Now if the first round with the vinegar just gives a small amount of bubbling, you might let the media soak for a bit and then put it in a fresh cup of vinegar cause sometimes the media just has a coating of dust on it that might have more limestone than the actual rocks. But if it foams up like a kids volcano, don't bother with it. Use it on the ground or around plants that like alkali conditions.
If your 600gph pump is too strong for your barrel ponics, I thin the Quiet One 4000 will be too much too, go another size down on the quiet One pump. I think I've run a barrel ponics with a little garden pump from harbor freight that was rated for less than 300 gph and was probably only managing 50 gph at the height needed for barrel ponics. That pump costs probably $15 on sale but I think is usually about $23 or maybe $30.
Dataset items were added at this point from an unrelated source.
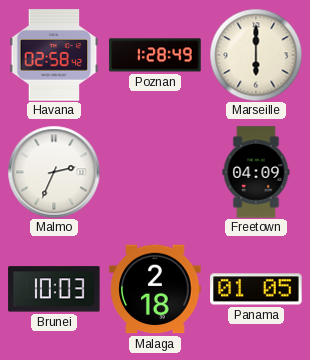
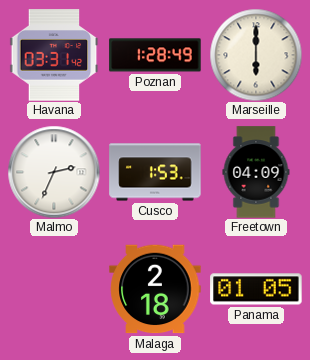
Havana: 02:58 -> 03:31
Cusco: none -> 1:53
Brunei: 10:03 -> none
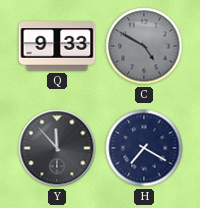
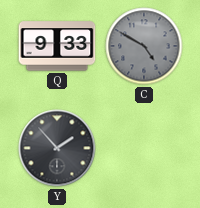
Y: 11:53 -> 1:53
H: 7:20 -> none
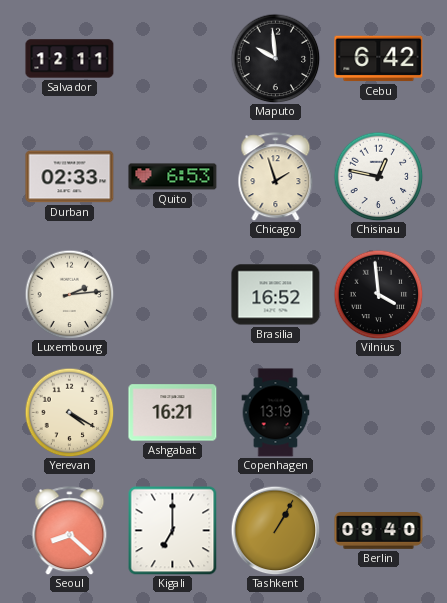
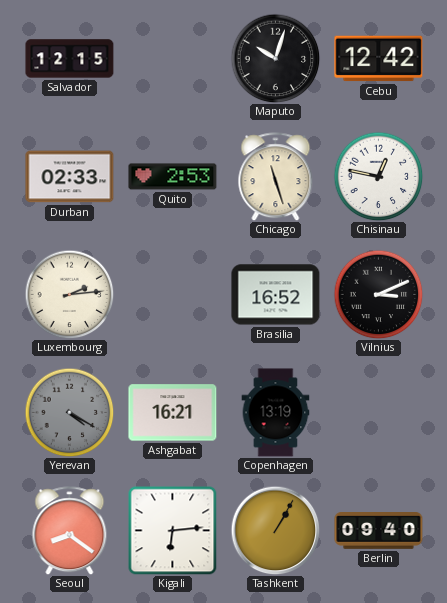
Salvador: 12:11 -> 12:15
Maputo: 9:59 -> 10:03
Cebu: 6:42 -> 12:42
Quito: 6:53 -> 2:53
Chicago: 1:57 -> 11:27
Vilnius: 3:59 -> 3:11
Yerevan dial: cream -> grey
Seoul: 8:22 -> 8:21
Kigali: 7:00 -> 6:14
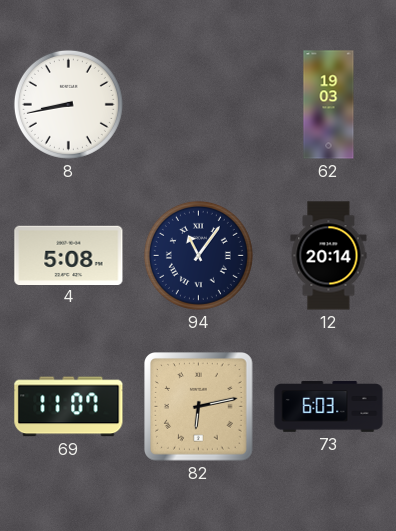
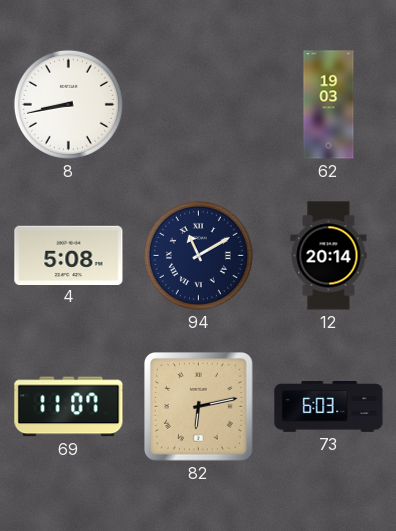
94: 11:06 -> 11:10
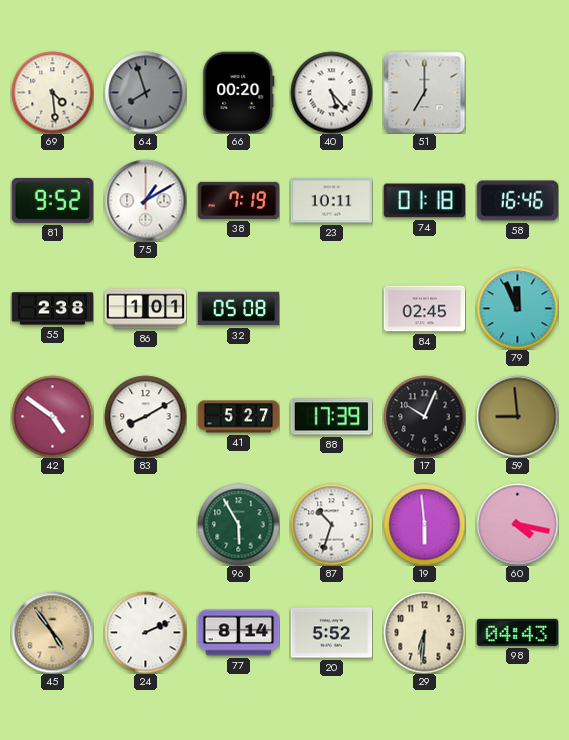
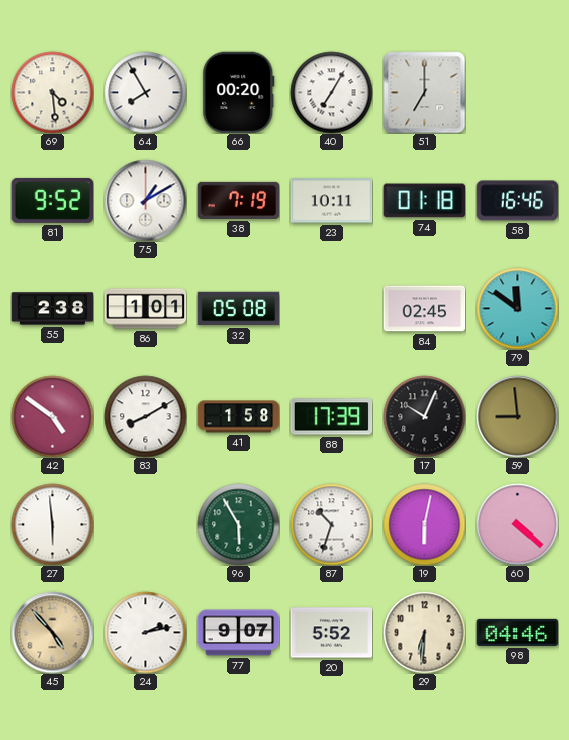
64: 7:57 -> 7:55
64 dial: grey -> white
40: 5:23 -> 7:05
79: 11:56 -> 11:51
41: 5:27 -> 1:58
27: none -> 5:59
19: 5:59 -> 6:02
60: 4:17 -> 4:22
45: 4:54 -> 4:53
24: 2:11 -> 2:13
77: 8:14 -> 9:07
98: 04:43 -> 04:46
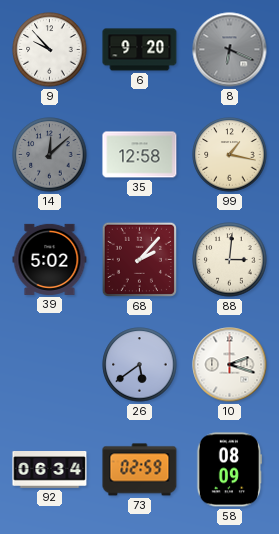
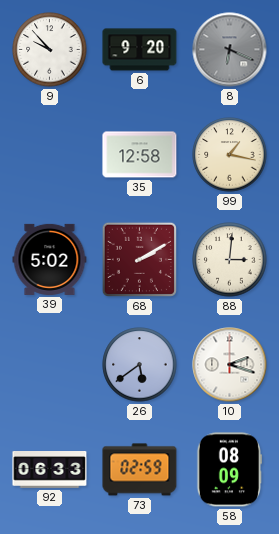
14: 12:08 -> none
68: 2:07 -> 2:10
92: 06:34 -> 06:33
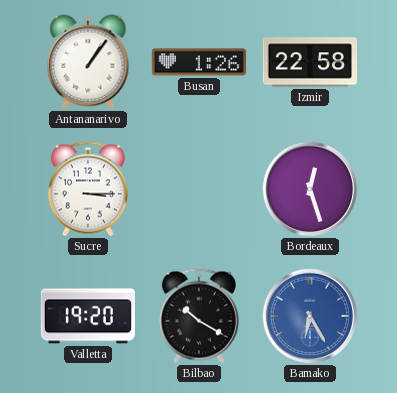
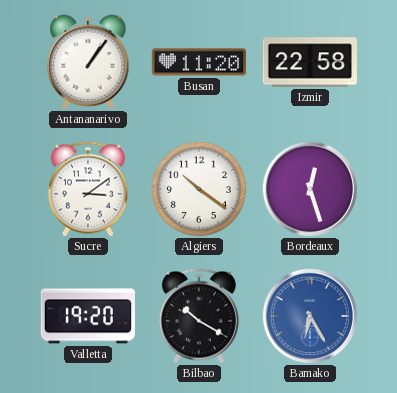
Busan: 1:26 -> 11:20
Sucre: 3:15 -> 3:09
Algiers: none -> 10:21
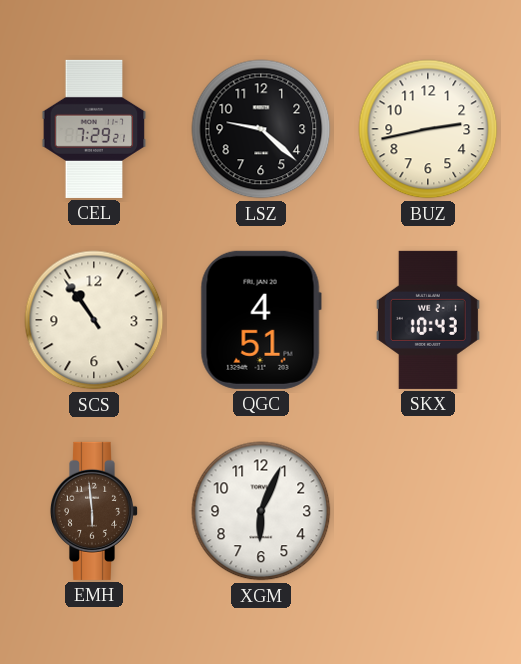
Did the vinegar test and got nothing.. except a nasty film from the dust that was in the rocks.. which by the way is extremely difficult to get rid of. I washed each bag of the gravel before dumping it in the flow beds and have cycled almost 80 gal of water through dumping it out and restarting and still the water is cloudy. At the cost of dumping more water out and replacing it with fresh water, would I be better off getting a whole house water filter and setting it up to collect that sediment until the water is clear? At this point there is no fish nor plant in the system.
The vinegar test was done with 2 cups of gravel and 4 cups of vinegar. I mixed it well together hoping to see some bubbles. I let it sit for 10 mins and there are still no bubbles. so (happy dance)?
As to washing gravel. I usually swish a basket (plastic water plant basket) of gravel in a bin of water and then in a second cleaner bin of water then I dump it in the grow bed. The water in the system will still be cloudy for a while after filling a system. This will settle out over time, you might put an old sock or rag or something to catch some of the sediment either at the inlet to the grow bed or where the water flows back to the fish tank, whatever is easiest. Some people use an old cloth diaper for this. But as your system starts building up a coating of bio-slime it will catch the sediment and clear the water. Patience.
Once you get your test kit I would recommend fishless cycling.